"""

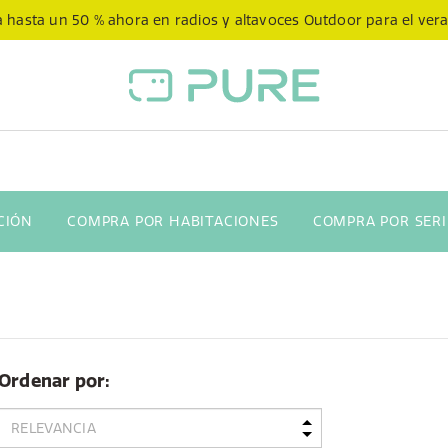
 hasta un 50 % ahora en radios y altavoces Outdoor para el ver
CIÓN
COMPRA POR HABITACIONES
COMPRA POR SERI
Ordenar por:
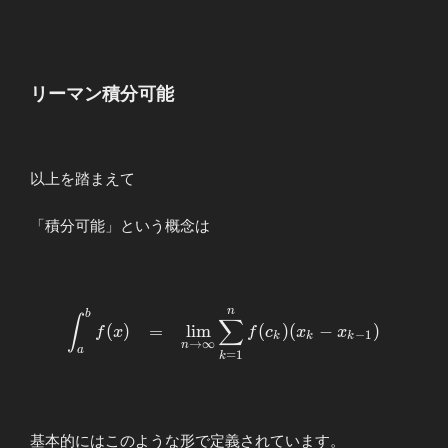
リーマン積分可能
以上を踏まえて
「積分可能」という概念は
n
\begin{array}{llllll} \displaystyle
b
∫
∑
(
)
=
l
i
m
(
)
(
−
)
f
x
f
c
x
x
\int_{a}^{b}f(x)&=&\displaystyle
−
1
k
k
k
→
∞
n
a
=
1
\lim_{n\to\infty}
k
\sum_{k=1}^{n}f(c_k)(x_{k}-
x_{k-1}) \end{array}
基本的にはこのような形で定義されています。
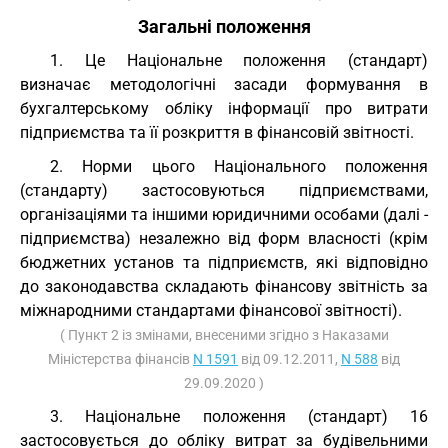
Загальні положення
1. Це Національне положення (стандарт)
визначає методологічні засади формування в
бухгалтерському обліку інформації про витрати
підприємства та її розкриття в фінансовій звітності.
2. Норми цього Національного положення
(стандарту) застосовуються підприємствами,
організаціями та іншими юридичними особами (далі -
підприємства) незалежно від форм власності (крім
бюджетних установ та підприємств, які відповідно
до законодавства складають фінансову звітність за
міжнародними стандартами фінансової звітності).
( Пункт 2 із змінами, внесеними згідно з Наказами
Міністерства фінансів
N 1591
від 09.12.2011,
N 588
від
29.09.2020 )
3. Національне положення (стандарт) 16
застосовується до обліку витрат за будівельними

"""

→ **EXERCISE OBJECTIVE**
Print out all the material above exactly as it appears, omitting the images.

→ **TASK RESPONSE**
 hasta un 50 % ahora en radios y altavoces Outdoor para el ver
CIÓN
COMPRA POR HABITACIONES
COMPRA POR SERI
Ordenar por:
リーマン積分可能
以上を踏まえて
「積分可能」という概念は
n
\begin{array}{llllll} \displaystyle
b
∫
∑
(
)
=
l
i
m
(
)
(
−
)
f
x
f
c
x
x
\int_{a}^{b}f(x)&=&\displaystyle
−
1
k
k
k
→
∞
n
a
=
1
\lim_{n\to\infty}
k
\sum_{k=1}^{n}f(c_k)(x_{k}-
x_{k-1}) \end{array}
基本的にはこのような形で定義されています。
Загальні положення
1. Це Національне положення (стандарт)
визначає методологічні засади формування в
бухгалтерському обліку інформації про витрати
підприємства та її розкриття в фінансовій звітності.
2. Норми цього Національного положення
(стандарту) застосовуються підприємствами,
організаціями та іншими юридичними особами (далі -
підприємства) незалежно від форм власності (крім
бюджетних установ та підприємств, які відповідно
до законодавства складають фінансову звітність за
міжнародними стандартами фінансової звітності).
( Пункт 2 із змінами, внесеними згідно з Наказами
Міністерства фінансів
N 1591
від 09.12.2011,
N 588
від
29.09.2020 )
3. Національне положення (стандарт) 16
застосовується до обліку витрат за будівельними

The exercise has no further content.